» **Given problem**:
Pull out every line of the listing from the one containing "collection date: 1891-11" up to and including the one containing "locality: Cochabamba.", and reproduce them unchanged.

» **Data for this exercise**:
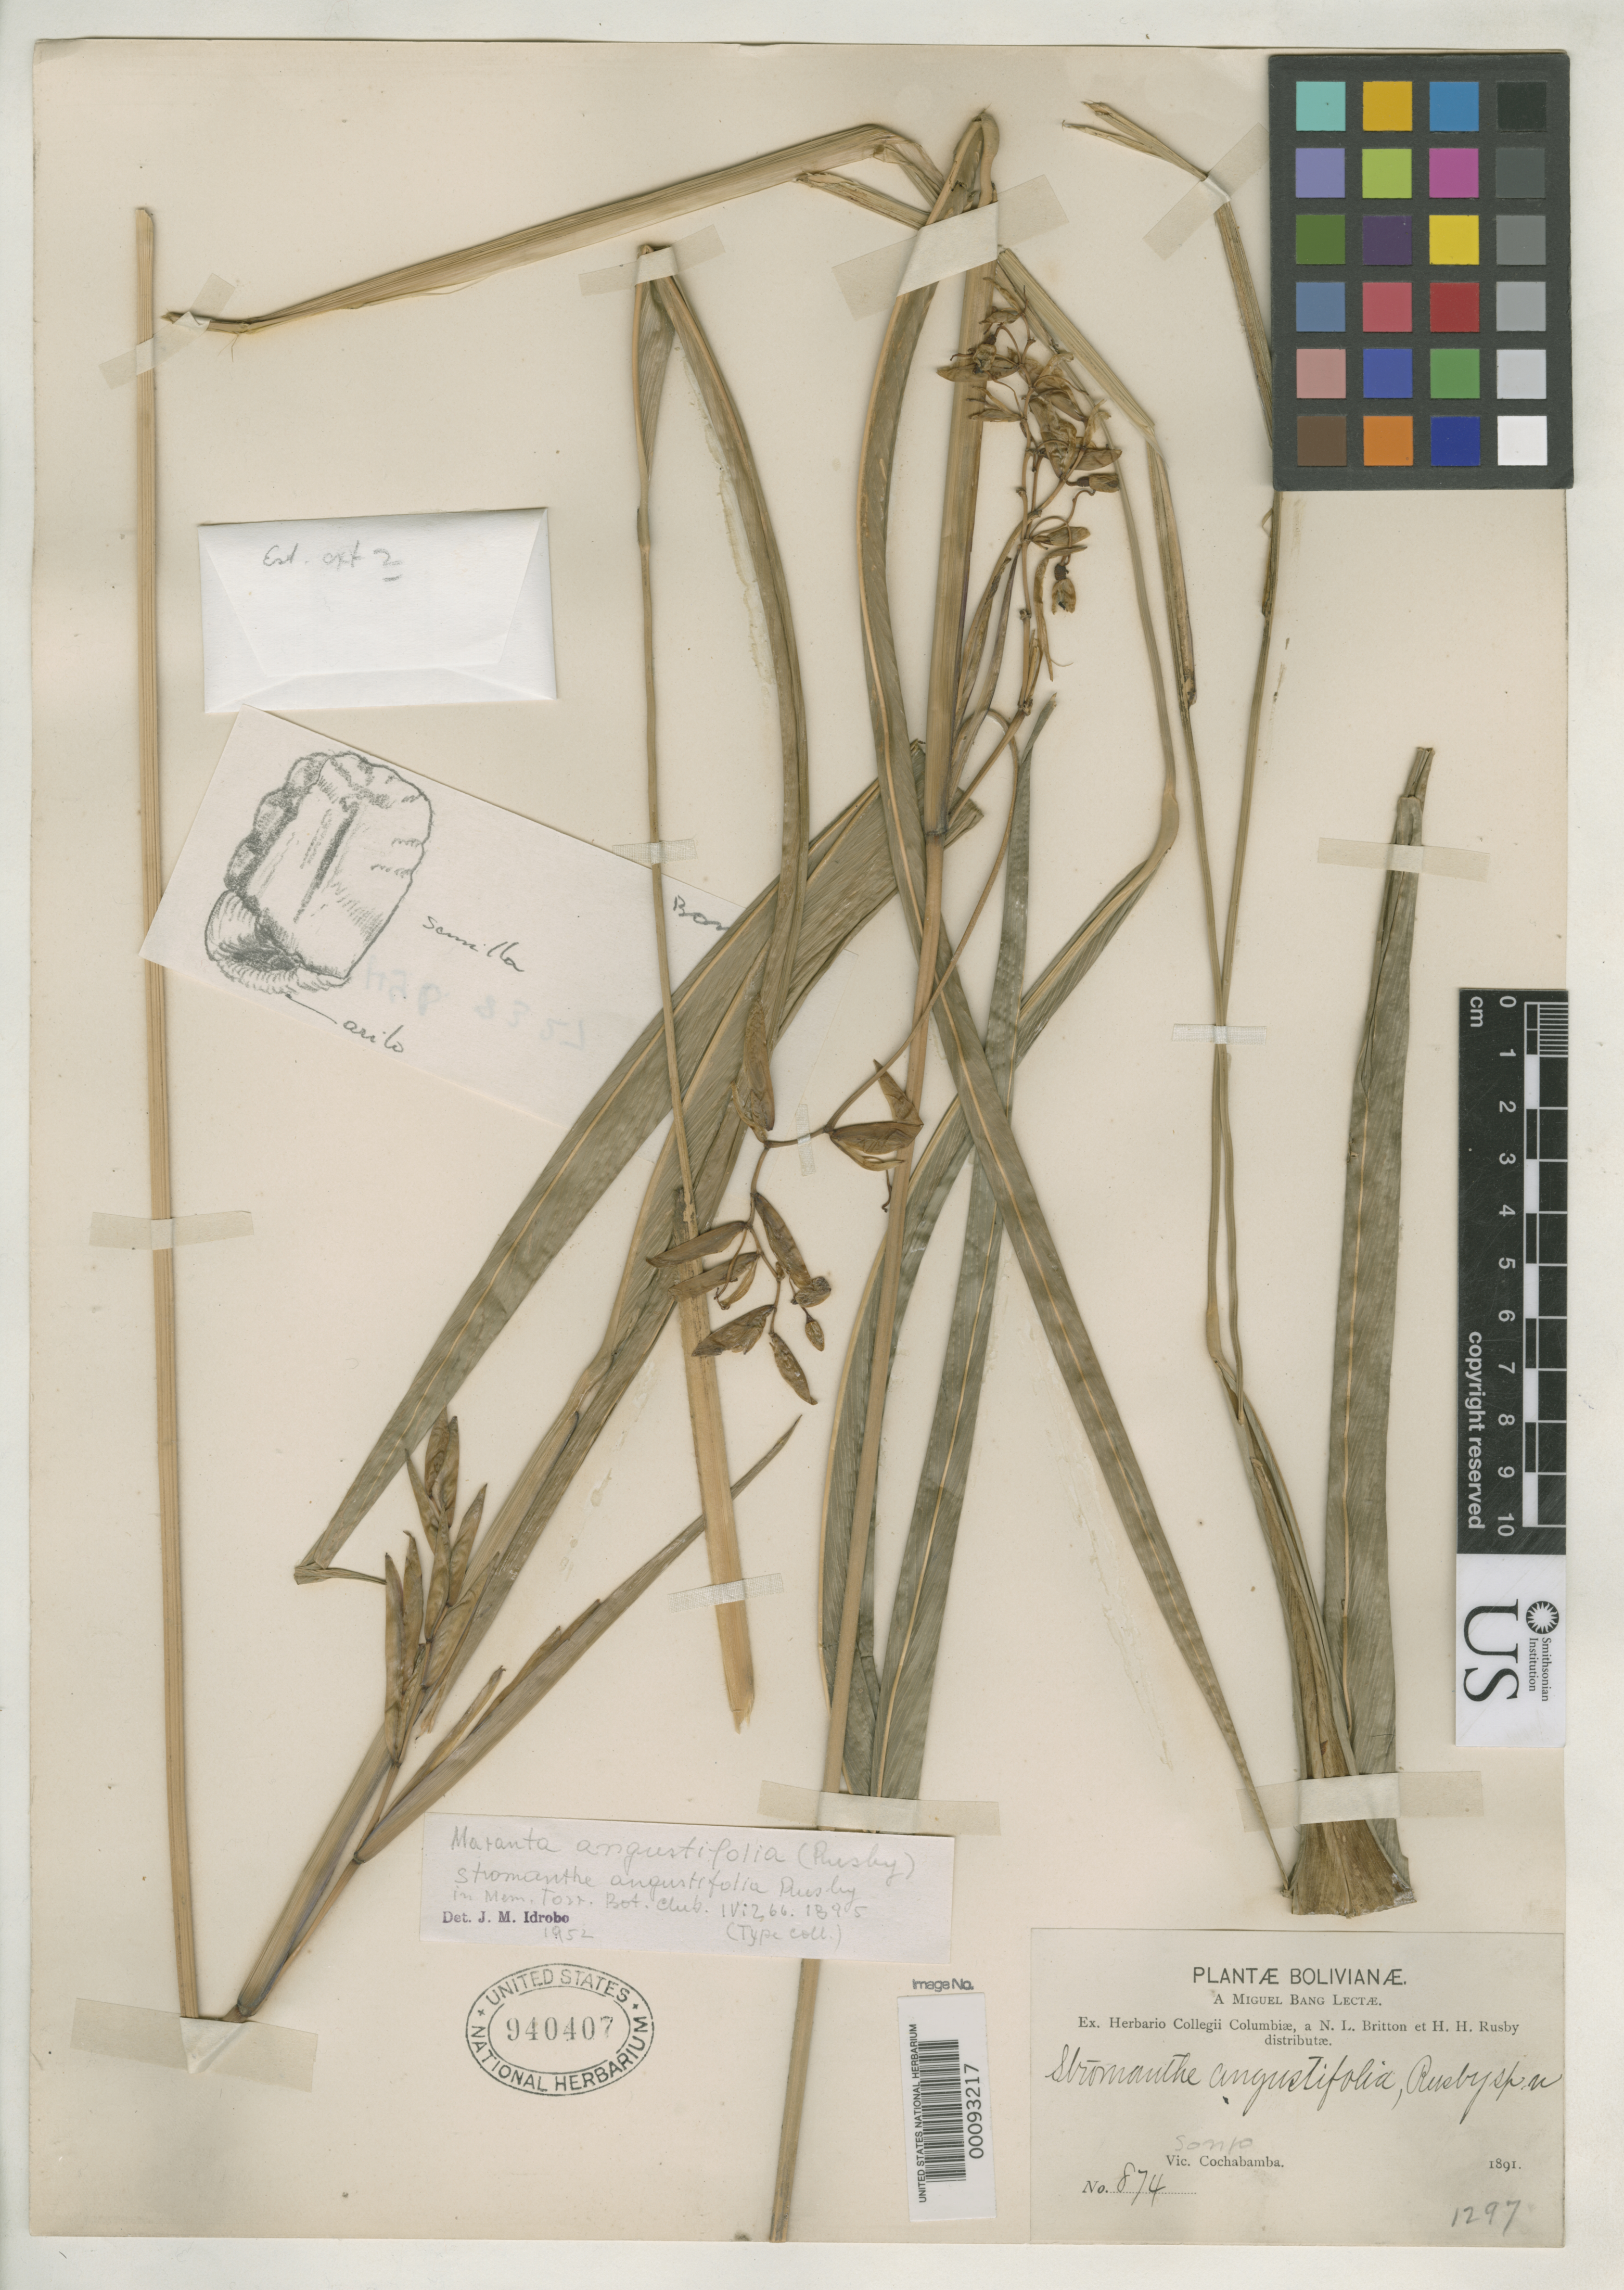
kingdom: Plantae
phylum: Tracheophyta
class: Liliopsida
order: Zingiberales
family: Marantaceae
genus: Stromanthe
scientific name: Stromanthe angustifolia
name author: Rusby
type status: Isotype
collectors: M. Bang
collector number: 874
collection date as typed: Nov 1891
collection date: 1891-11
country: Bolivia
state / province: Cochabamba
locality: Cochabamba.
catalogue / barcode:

==

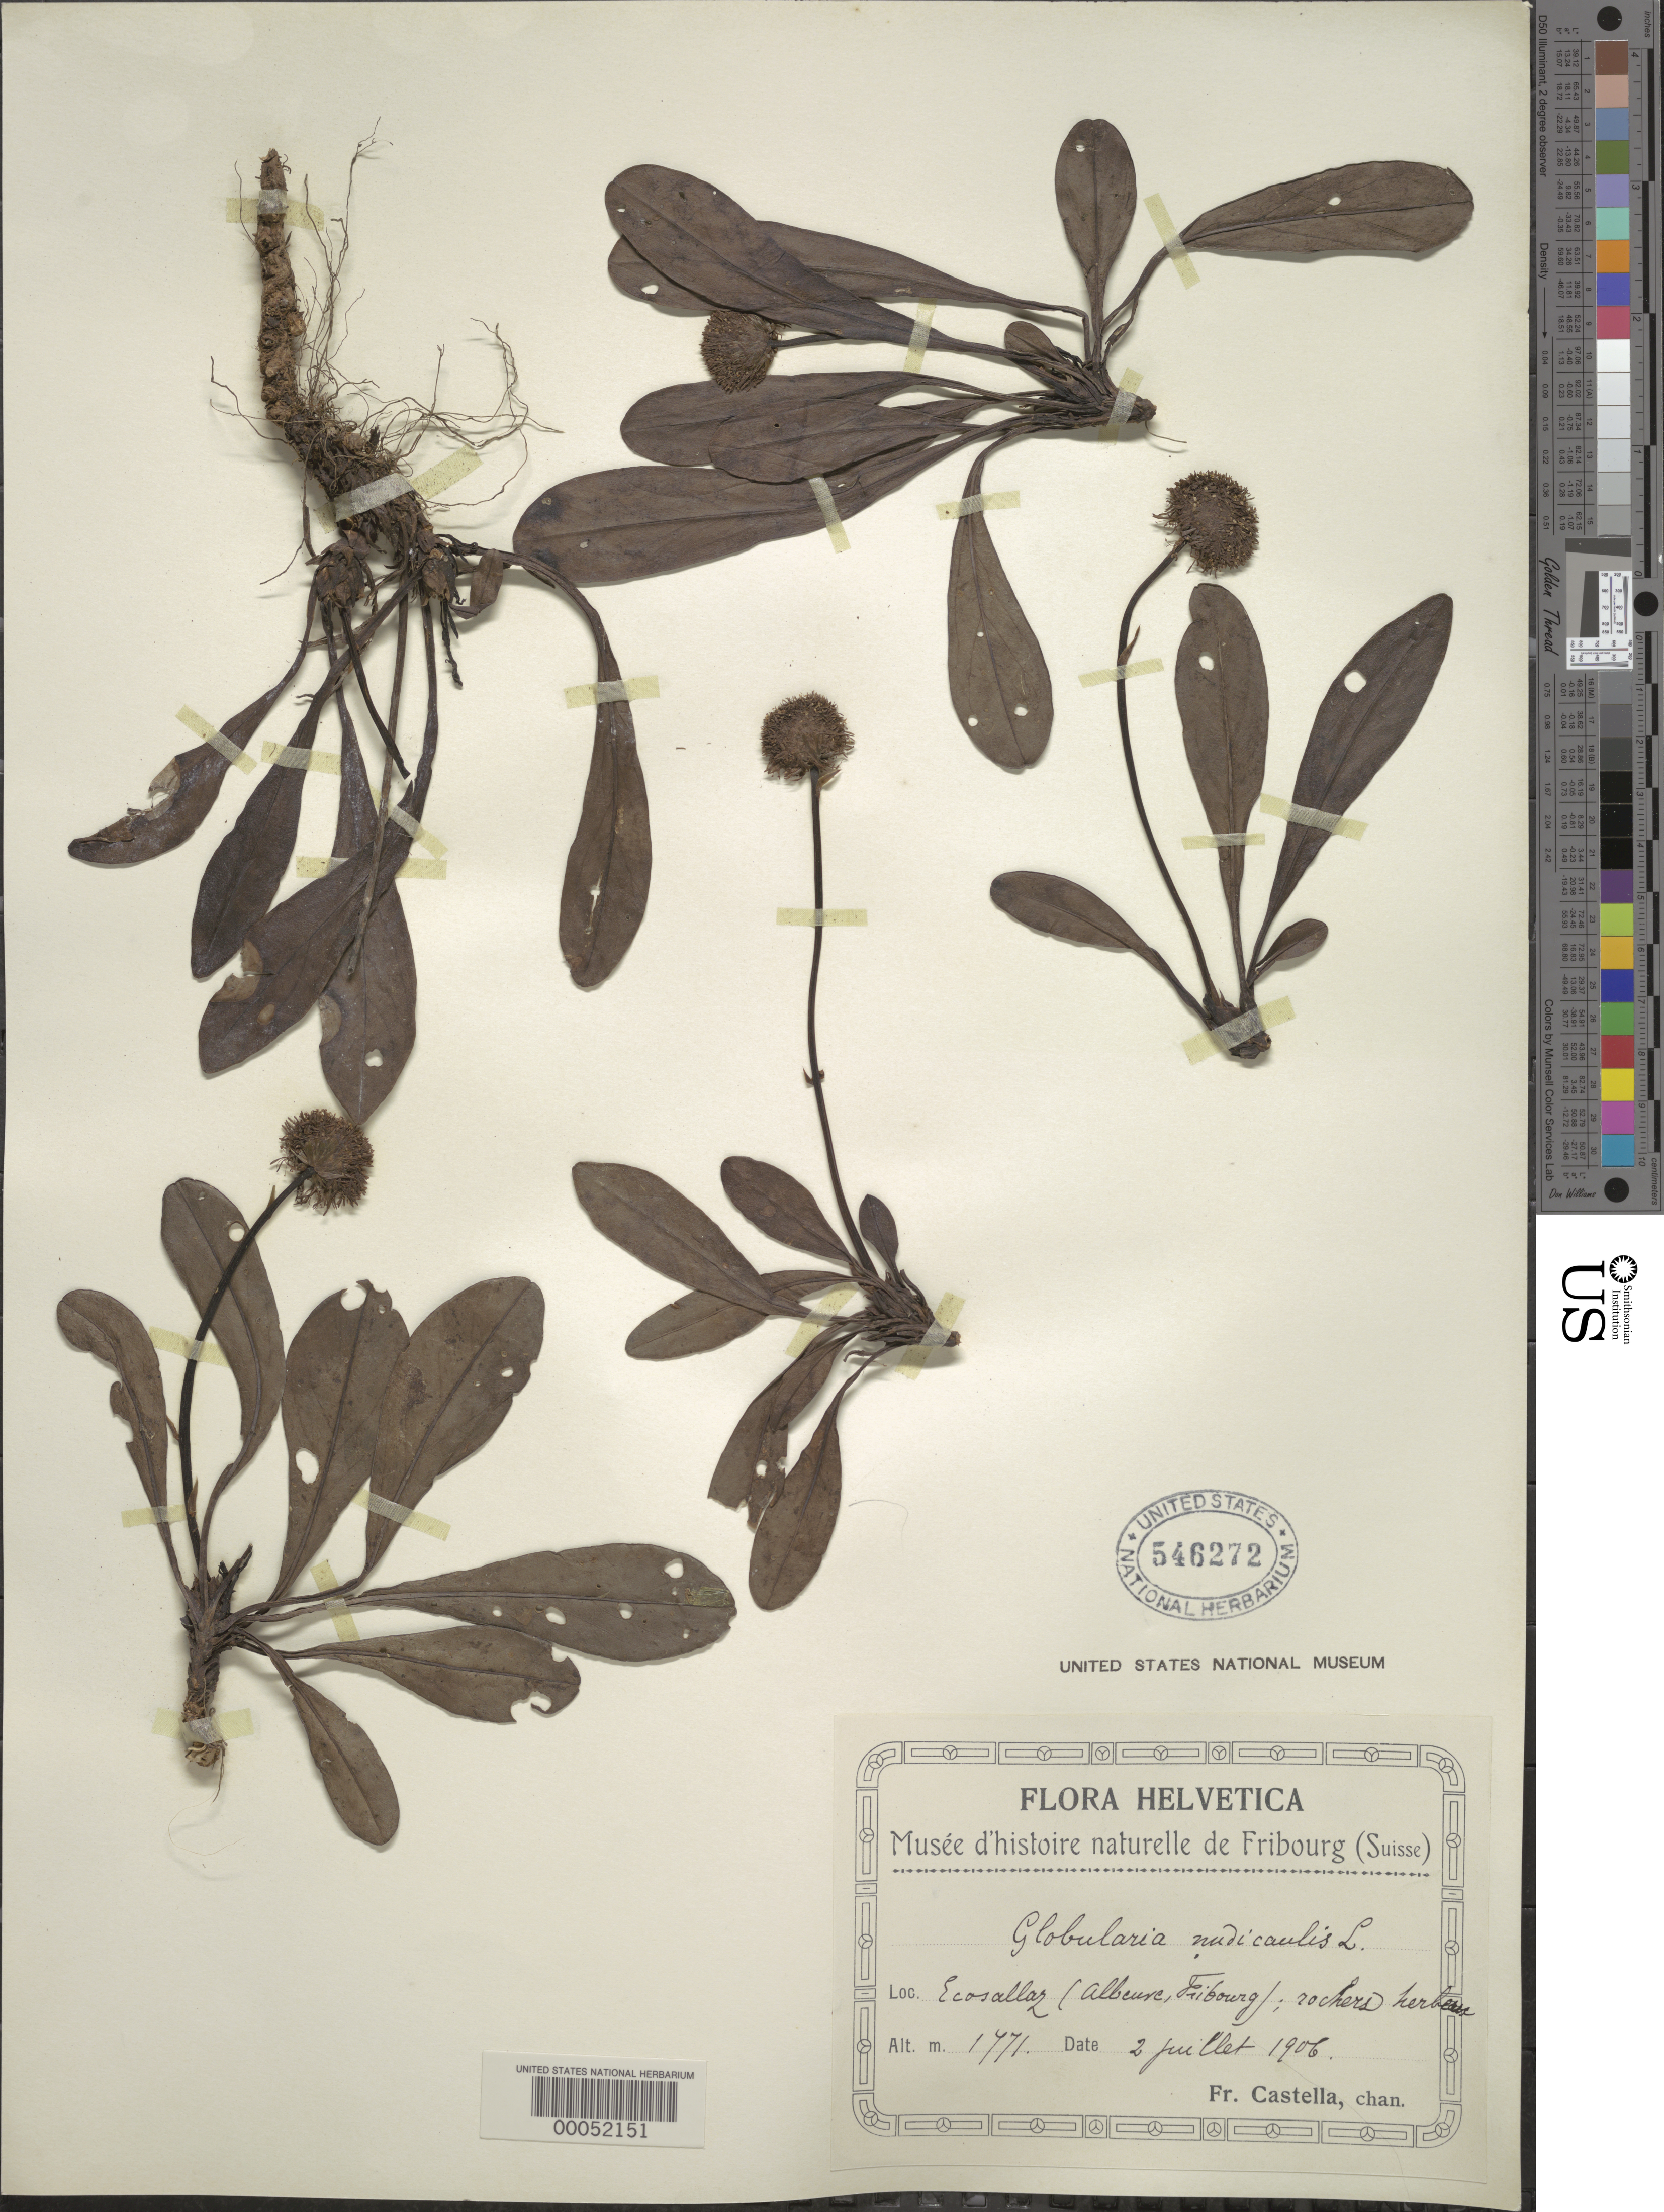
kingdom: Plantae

» **Solution to this problem**:
collection date: 1891-11
country: Bolivia
state / province: Cochabamba
locality: Cochabamba.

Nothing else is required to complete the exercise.